= WHAT TO PRODUCE =
Find the line with "Biberbettwäsche mit opulentem Blumendruck" in the entries below, then reproduce it and every line after it down to and including the line with "Siga o Livecoins e fique atualizado.", exactly.

****

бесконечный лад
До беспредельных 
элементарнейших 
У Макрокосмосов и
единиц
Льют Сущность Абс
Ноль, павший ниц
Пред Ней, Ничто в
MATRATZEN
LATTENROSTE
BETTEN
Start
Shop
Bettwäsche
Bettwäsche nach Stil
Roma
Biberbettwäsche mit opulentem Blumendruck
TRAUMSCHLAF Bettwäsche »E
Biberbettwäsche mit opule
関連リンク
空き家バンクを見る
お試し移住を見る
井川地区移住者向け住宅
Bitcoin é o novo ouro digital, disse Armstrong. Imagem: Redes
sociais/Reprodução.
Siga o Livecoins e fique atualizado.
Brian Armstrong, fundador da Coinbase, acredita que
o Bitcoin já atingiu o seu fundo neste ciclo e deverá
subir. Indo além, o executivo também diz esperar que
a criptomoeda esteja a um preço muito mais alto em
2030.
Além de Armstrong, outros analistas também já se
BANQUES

****

= ANSWER TO THIS EXERCISE =
Biberbettwäsche mit opulentem Blumendruck
TRAUMSCHLAF Bettwäsche »E
Biberbettwäsche mit opule
関連リンク
空き家バンクを見る
お試し移住を見る
井川地区移住者向け住宅
Bitcoin é o novo ouro digital, disse Armstrong. Imagem: Redes
sociais/Reprodução.
Siga o Livecoins e fique atualizado.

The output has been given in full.